Когда в юность врывается война | страница 72



Капитан махнул рукой – и грянул залп. Бандиты дрогнули, но долго ещё стояли. Один из них поднял на нас глаза, полные нечеловеческого ужаса и какого-то страшного упрека. «Эх, что вы сделали, ведь это же навсегда!» – казалось, говорили эти глаза. Через секунду его ноги подкосились, и он мешком упал в овраг.

Шофер тщательно просмотрел простреленную в нескольких местах машину, и мы поехали дальше. Наконец, мы добрались до места вынужденной посадки. Самолёт был цел, но моих сторожей не было. Антоша с мотористом взяли свои автоматы и ушли в деревню, чтобы собрать поляков и поднять самолёт. С помощью поляков мы погрузили самолёт хвостом на кузов, выпустили шасси и хотели уже уезжать, как я вспомнил про паспорта. Один из поляков был русский эмигрант и хорошо говорил по-русски. Я подозвал его, рассказал, в чем дело и просил передать паспорта их владельцам.

Эмигрант долго глядел на врученные ему паспорта и вдруг громко рассмеялся.

– Да это же не паспорта, они дали вместо паспортов книжки обязательств на молокопоставки. – И, перелистывая эти «паспорта», он в одном из них прочел: «Корова Марта гуляла в сентябре, в мае будет с теленком».

Глава 24

Сегодня у нас передышка,

А завтра вернёмся к боям.

Что же твой голос не слышно,

Друг ты наш верный, баян?

«После боя» (стихи В. И. Лебедева-Кумача, музыка А. Я. Лепина)

Машину свою я сдал в ремонт в тыловые авиамастерские и долгое время слонялся без дела – сачковал.
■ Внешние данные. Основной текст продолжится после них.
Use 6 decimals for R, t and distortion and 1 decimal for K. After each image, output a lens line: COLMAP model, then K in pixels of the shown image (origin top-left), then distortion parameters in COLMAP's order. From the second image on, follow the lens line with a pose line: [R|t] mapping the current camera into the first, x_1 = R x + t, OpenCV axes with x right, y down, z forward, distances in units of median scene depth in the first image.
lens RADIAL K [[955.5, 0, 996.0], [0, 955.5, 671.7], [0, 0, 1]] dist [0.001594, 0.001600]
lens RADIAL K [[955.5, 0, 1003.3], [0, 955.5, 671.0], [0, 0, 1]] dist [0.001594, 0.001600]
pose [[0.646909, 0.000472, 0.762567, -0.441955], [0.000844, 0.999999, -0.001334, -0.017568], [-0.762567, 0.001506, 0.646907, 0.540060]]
Тогда несколько дней стояла нелётная погода, густой туман спускался над самой землей, видимость была 20–30 метров. Такая погода, сырой туман с дождем и холодным пронизывающим ветром стояла в Польше в тот год почти всю зиму.

– Ну и погодка, только водку пить да богу молиться, – с досадой пробурчал Антоша и лихо сплюнул сквозь зубы.
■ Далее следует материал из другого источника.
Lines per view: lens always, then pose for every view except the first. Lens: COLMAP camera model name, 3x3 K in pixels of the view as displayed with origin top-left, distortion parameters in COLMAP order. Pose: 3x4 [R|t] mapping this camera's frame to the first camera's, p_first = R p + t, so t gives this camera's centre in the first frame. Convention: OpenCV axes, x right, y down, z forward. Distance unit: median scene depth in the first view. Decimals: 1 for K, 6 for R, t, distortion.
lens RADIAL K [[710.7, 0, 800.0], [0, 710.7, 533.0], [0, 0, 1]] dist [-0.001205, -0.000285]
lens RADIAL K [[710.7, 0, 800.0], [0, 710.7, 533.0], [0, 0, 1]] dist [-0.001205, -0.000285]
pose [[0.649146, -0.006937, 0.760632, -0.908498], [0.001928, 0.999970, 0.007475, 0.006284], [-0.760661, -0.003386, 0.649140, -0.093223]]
– Да ведь и в самом деле, делать нечего, пойдёмте для разнообразия к полякам в церковь, познакомимся с культурой этих «панов», – подхватил техник – старшина Ремизов. Его поддержали ещё, и мы вчетвером отправились в церковь.
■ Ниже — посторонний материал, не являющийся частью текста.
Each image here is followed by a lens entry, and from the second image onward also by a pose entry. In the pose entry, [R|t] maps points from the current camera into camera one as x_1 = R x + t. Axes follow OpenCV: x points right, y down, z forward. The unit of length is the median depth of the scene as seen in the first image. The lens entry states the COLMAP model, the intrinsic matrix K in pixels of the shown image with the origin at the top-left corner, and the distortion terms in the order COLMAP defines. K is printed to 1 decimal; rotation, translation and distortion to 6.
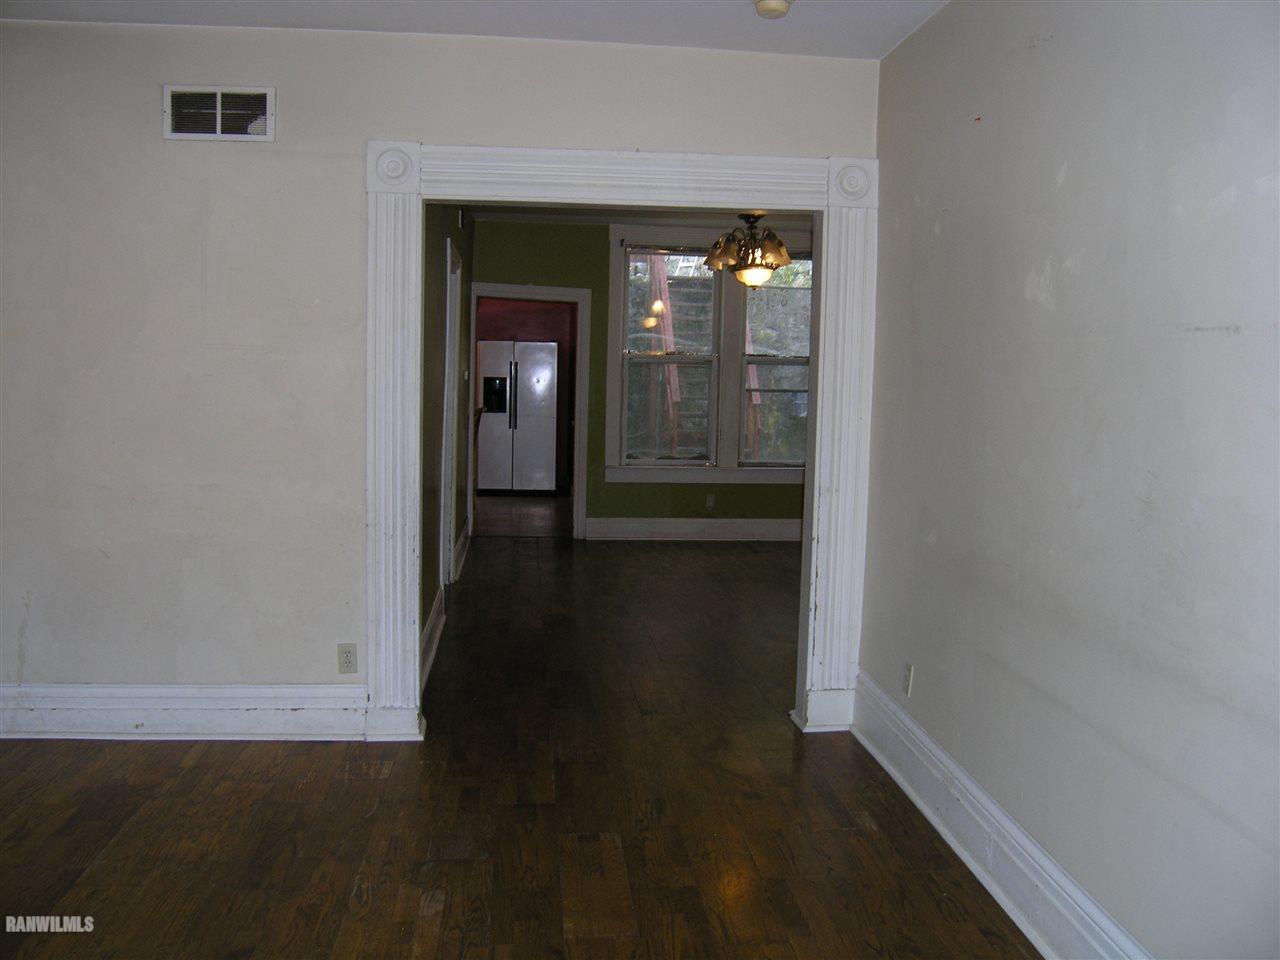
lens RADIAL K [[1049.1, 0, 630.1], [0, 1049.1, 455.1], [0, 0, 1]] dist [-0.102858, 0.042348]
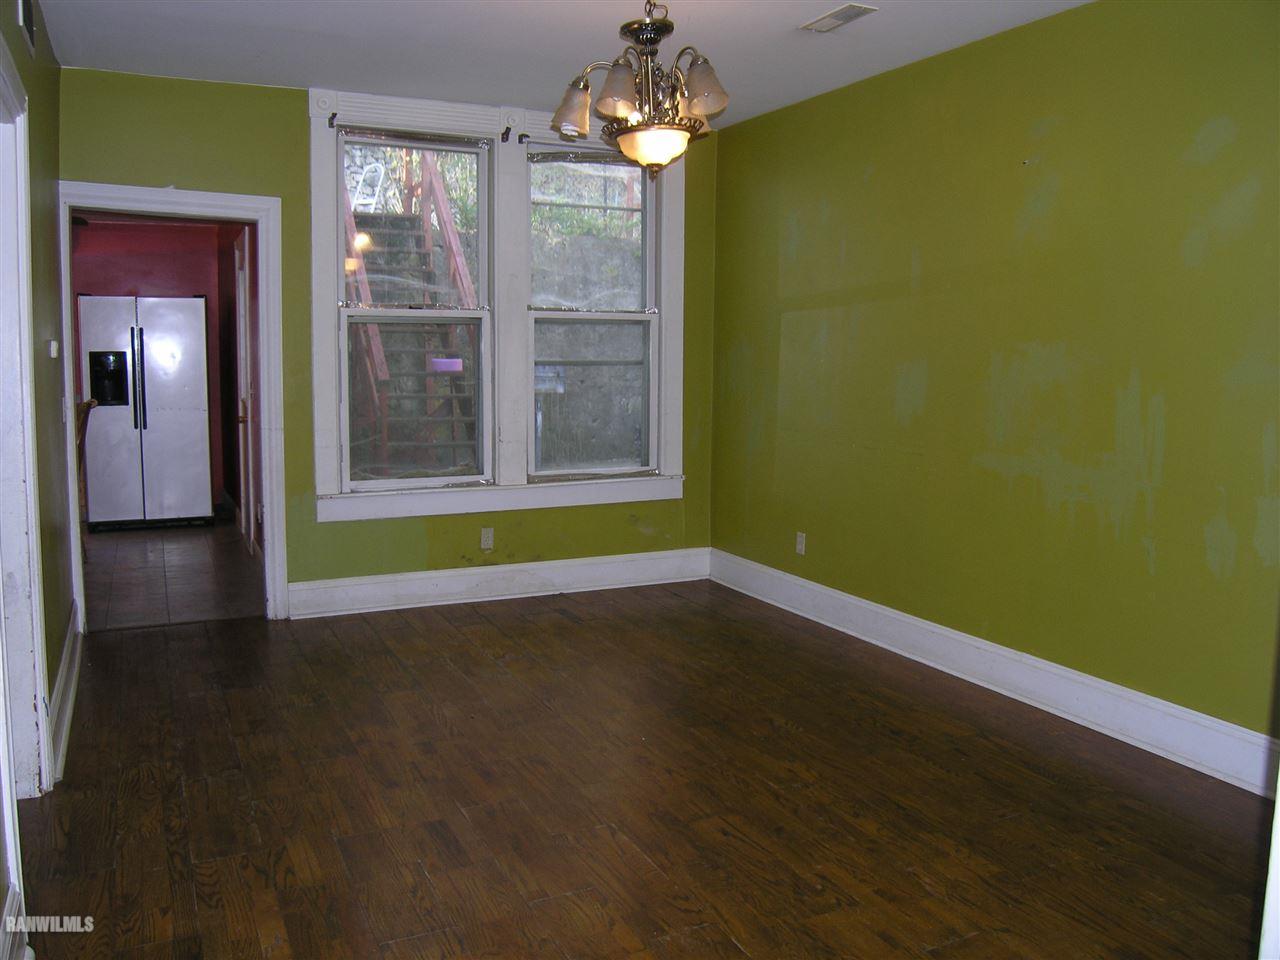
lens RADIAL K [[1049.1, 0, 630.1], [0, 1049.1, 455.1], [0, 0, 1]] dist [-0.102858, 0.042348]
pose [[0.940014, -0.052278, 0.337107, -0.047209], [0.040976, 0.998336, 0.040562, -0.025744], [-0.338666, -0.024316, 0.940592, 0.328911]]
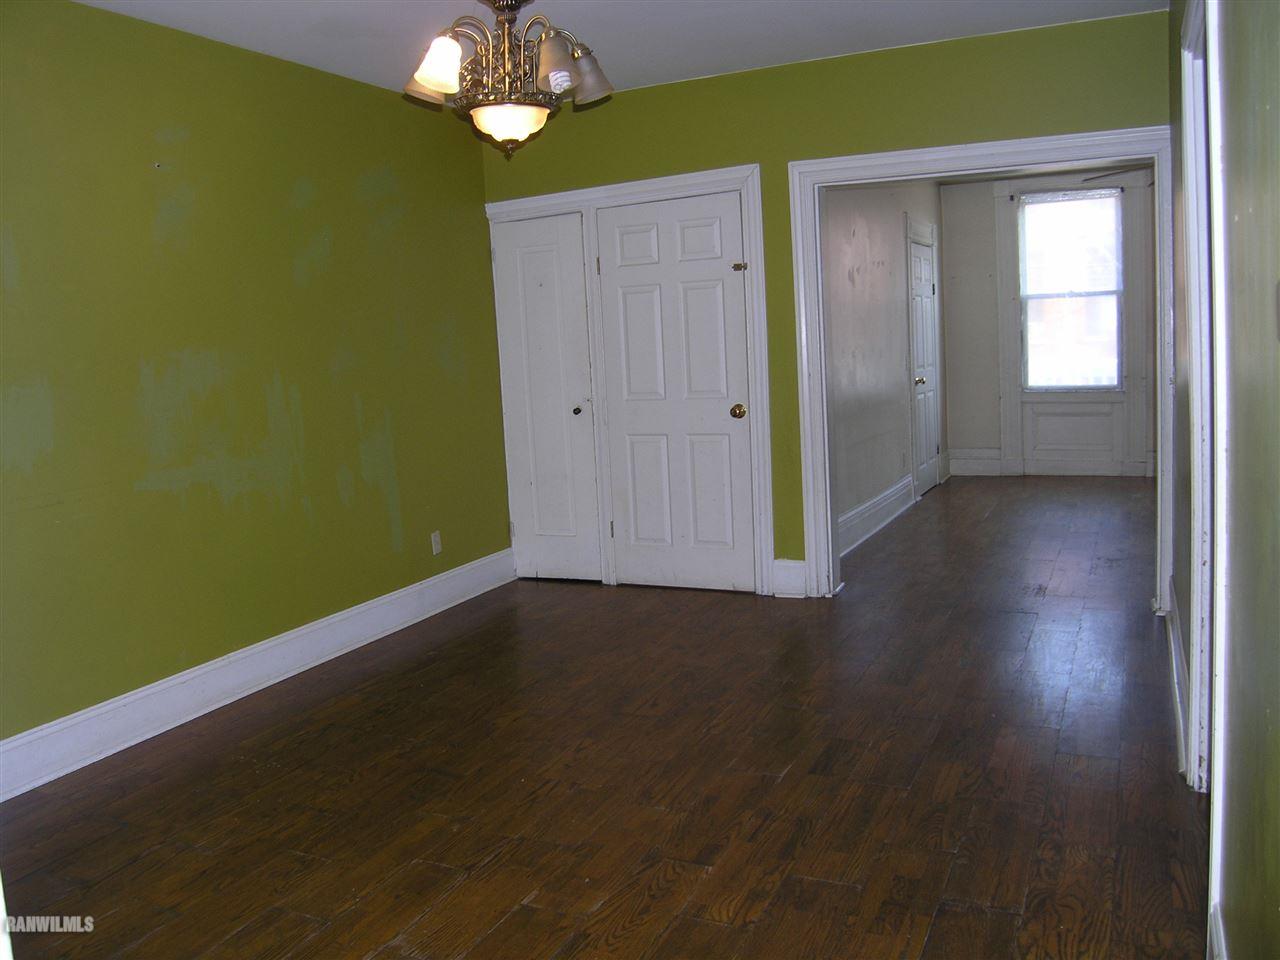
lens RADIAL K [[1049.1, 0, 630.1], [0, 1049.1, 455.1], [0, 0, 1]] dist [-0.102858, 0.042348]
pose [[-0.851162, -0.037306, 0.523576, -0.101152], [0.072997, 0.979366, 0.188451, -0.058429], [-0.519803, 0.198622, -0.830876, 0.759803]]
Был какой-то праздник, и народу в церкви было полно. Это была не наша русская церковь, где молятся стоя или на коленях, здесь тоже чувствовалось панство – поляки сидели, как в кино, с какими-то евангелиями в руках. Мы сняли шапки и, стараясь быть как можно серьезнее и не смотреть друг на друга, чтоб не рассмеяться, уселись на скамейки в задних рядах. В церкви был полумрак, и мы вначале ничего не могли видеть, потом глаза привыкли, и всё прояснилось. На стенах и вокруг нас со всех сторон висели тощие, совершенно нагие тела святых. Ими была обставлена и обвешена вся церковь.